---- Given data

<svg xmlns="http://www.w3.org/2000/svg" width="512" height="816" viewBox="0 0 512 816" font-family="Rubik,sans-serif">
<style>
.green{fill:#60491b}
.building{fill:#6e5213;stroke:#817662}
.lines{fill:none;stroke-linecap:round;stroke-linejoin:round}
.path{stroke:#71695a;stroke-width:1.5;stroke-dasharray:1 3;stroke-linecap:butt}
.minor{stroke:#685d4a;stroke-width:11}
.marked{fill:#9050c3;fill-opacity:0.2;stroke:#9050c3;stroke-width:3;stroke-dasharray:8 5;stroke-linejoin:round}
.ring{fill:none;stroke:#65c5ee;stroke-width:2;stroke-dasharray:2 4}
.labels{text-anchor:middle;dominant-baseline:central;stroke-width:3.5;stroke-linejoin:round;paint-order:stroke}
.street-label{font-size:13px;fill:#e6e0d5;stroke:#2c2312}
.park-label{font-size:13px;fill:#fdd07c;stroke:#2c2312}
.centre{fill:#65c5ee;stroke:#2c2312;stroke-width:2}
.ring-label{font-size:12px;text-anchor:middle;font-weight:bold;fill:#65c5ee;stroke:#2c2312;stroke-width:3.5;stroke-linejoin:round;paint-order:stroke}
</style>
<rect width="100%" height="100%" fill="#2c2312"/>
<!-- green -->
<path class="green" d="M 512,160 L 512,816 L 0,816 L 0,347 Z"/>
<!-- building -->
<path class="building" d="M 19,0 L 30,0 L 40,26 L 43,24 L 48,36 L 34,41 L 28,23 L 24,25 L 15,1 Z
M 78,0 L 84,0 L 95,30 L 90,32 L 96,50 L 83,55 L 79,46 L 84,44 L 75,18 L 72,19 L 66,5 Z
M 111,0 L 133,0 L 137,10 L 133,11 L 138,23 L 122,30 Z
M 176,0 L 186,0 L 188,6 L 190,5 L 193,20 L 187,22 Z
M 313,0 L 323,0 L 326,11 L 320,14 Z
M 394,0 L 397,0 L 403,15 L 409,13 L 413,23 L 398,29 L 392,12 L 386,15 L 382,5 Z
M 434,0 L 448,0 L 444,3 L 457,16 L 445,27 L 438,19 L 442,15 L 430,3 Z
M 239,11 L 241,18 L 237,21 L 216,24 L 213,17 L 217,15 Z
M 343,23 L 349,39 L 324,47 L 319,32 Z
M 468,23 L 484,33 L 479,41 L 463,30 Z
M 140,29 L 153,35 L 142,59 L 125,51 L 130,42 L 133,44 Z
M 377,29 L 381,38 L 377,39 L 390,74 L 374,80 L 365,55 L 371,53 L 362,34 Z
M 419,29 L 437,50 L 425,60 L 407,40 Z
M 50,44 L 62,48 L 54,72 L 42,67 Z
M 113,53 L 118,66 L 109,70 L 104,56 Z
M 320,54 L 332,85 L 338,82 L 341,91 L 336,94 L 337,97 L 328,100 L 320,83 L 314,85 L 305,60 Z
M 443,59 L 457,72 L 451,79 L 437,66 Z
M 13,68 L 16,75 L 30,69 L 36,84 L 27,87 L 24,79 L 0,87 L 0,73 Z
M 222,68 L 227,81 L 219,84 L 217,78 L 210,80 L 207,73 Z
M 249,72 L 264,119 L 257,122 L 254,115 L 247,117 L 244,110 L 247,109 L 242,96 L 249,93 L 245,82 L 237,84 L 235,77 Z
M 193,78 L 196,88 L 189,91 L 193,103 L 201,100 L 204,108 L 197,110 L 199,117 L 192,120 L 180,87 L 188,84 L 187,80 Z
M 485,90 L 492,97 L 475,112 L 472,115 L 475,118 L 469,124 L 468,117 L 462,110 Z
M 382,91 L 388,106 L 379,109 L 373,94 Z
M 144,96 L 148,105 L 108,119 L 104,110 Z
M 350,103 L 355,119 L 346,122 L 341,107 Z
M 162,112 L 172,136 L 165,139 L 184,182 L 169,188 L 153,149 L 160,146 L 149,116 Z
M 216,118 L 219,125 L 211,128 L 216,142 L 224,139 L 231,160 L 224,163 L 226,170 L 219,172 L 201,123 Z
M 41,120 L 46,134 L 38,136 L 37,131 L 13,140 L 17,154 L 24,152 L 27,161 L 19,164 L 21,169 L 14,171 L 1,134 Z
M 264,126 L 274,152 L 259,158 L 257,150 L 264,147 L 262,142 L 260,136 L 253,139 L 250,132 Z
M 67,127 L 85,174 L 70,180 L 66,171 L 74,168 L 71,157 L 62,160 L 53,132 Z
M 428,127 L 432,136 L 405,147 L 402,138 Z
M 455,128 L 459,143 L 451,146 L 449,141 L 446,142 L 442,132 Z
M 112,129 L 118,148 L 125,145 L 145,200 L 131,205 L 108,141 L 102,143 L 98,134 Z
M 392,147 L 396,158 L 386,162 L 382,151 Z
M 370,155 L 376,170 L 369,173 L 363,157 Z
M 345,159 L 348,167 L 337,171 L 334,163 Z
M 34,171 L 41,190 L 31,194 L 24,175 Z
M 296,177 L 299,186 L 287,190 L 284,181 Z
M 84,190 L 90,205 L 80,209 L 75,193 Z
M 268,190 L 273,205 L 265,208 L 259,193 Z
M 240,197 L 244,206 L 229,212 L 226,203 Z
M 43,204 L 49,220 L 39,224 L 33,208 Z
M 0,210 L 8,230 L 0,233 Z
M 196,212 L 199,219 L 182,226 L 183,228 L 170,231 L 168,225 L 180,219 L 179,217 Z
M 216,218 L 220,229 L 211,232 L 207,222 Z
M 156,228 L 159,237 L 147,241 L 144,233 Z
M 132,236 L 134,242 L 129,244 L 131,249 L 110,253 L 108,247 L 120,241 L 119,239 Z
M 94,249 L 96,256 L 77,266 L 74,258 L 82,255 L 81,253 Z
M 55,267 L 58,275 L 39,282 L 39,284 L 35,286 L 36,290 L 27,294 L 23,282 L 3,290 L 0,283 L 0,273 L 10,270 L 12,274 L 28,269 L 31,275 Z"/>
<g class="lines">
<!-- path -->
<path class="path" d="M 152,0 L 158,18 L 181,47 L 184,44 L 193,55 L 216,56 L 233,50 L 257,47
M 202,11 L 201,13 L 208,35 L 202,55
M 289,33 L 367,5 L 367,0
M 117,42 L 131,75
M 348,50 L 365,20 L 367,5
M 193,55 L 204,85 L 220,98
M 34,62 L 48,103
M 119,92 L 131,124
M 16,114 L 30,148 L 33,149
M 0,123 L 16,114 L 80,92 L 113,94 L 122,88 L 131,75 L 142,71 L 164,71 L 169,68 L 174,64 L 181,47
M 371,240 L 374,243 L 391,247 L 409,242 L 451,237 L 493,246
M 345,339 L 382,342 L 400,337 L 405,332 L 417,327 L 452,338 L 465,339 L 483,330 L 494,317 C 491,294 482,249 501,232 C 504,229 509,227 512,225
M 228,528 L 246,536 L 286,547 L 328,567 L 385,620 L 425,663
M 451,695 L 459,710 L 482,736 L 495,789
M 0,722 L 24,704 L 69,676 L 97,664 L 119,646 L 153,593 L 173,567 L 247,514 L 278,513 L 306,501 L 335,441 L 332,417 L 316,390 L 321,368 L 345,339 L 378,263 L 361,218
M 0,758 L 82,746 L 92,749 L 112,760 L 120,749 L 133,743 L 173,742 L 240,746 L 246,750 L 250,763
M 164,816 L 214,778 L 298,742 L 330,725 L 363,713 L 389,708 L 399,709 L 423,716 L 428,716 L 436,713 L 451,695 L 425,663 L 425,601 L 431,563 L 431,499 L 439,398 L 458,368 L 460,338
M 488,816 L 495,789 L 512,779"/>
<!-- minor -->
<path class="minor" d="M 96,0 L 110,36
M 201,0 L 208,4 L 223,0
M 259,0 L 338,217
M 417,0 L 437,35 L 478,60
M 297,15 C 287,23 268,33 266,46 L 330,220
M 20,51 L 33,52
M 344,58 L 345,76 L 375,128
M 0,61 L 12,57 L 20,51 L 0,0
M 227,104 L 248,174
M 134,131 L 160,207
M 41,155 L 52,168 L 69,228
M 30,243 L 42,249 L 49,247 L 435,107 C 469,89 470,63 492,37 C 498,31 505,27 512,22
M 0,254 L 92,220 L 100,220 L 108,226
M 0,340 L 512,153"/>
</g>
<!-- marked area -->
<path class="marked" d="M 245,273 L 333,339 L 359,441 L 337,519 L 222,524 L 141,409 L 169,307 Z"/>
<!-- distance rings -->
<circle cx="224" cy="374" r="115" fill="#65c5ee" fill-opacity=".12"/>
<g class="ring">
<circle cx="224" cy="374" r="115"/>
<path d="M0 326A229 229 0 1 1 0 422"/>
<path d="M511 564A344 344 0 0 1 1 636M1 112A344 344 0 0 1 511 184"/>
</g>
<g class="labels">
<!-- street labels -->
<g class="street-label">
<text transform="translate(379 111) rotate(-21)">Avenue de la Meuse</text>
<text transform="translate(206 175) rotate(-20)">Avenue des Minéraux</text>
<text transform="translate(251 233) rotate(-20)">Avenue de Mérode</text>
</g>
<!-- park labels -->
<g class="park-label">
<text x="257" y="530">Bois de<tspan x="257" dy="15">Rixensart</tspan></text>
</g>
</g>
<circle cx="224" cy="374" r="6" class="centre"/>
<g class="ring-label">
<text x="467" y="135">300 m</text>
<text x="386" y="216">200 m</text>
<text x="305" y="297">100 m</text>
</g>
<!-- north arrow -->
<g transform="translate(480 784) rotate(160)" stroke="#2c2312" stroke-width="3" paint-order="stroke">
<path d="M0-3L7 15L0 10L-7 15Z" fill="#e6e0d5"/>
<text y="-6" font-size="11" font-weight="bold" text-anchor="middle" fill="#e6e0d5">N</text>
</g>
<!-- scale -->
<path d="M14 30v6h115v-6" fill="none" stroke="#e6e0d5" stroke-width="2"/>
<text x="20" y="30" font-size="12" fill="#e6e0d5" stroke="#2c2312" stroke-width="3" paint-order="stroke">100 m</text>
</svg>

--------

About this exercise: Extract from the records above the lines from the one containing "M 264,126 L" to the one containing "M 16,114 L 30,148 L 33,149", both lines included, exactly as they appear and with nothing else.

Response to the task:
M 264,126 L 274,152 L 259,158 L 257,150 L 264,147 L 262,142 L 260,136 L 253,139 L 250,132 Z
M 67,127 L 85,174 L 70,180 L 66,171 L 74,168 L 71,157 L 62,160 L 53,132 Z
M 428,127 L 432,136 L 405,147 L 402,138 Z
M 455,128 L 459,143 L 451,146 L 449,141 L 446,142 L 442,132 Z
M 112,129 L 118,148 L 125,145 L 145,200 L 131,205 L 108,141 L 102,143 L 98,134 Z
M 392,147 L 396,158 L 386,162 L 382,151 Z
M 370,155 L 376,170 L 369,173 L 363,157 Z
M 345,159 L 348,167 L 337,171 L 334,163 Z
M 34,171 L 41,190 L 31,194 L 24,175 Z
M 296,177 L 299,186 L 287,190 L 284,181 Z
M 84,190 L 90,205 L 80,209 L 75,193 Z
M 268,190 L 273,205 L 265,208 L 259,193 Z
M 240,197 L 244,206 L 229,212 L 226,203 Z
M 43,204 L 49,220 L 39,224 L 33,208 Z
M 0,210 L 8,230 L 0,233 Z
M 196,212 L 199,219 L 182,226 L 183,228 L 170,231 L 168,225 L 180,219 L 179,217 Z
M 216,218 L 220,229 L 211,232 L 207,222 Z
M 156,228 L 159,237 L 147,241 L 144,233 Z
M 132,236 L 134,242 L 129,244 L 131,249 L 110,253 L 108,247 L 120,241 L 119,239 Z
M 94,249 L 96,256 L 77,266 L 74,258 L 82,255 L 81,253 Z
M 55,267 L 58,275 L 39,282 L 39,284 L 35,286 L 36,290 L 27,294 L 23,282 L 3,290 L 0,283 L 0,273 L 10,270 L 12,274 L 28,269 L 31,275 Z"/>
<g class="lines">
<!-- path -->
<path class="path" d="M 152,0 L 158,18 L 181,47 L 184,44 L 193,55 L 216,56 L 233,50 L 257,47
M 202,11 L 201,13 L 208,35 L 202,55
M 289,33 L 367,5 L 367,0
M 117,42 L 131,75
M 348,50 L 365,20 L 367,5
M 193,55 L 204,85 L 220,98
M 34,62 L 48,103
M 119,92 L 131,124
M 16,114 L 30,148 L 33,149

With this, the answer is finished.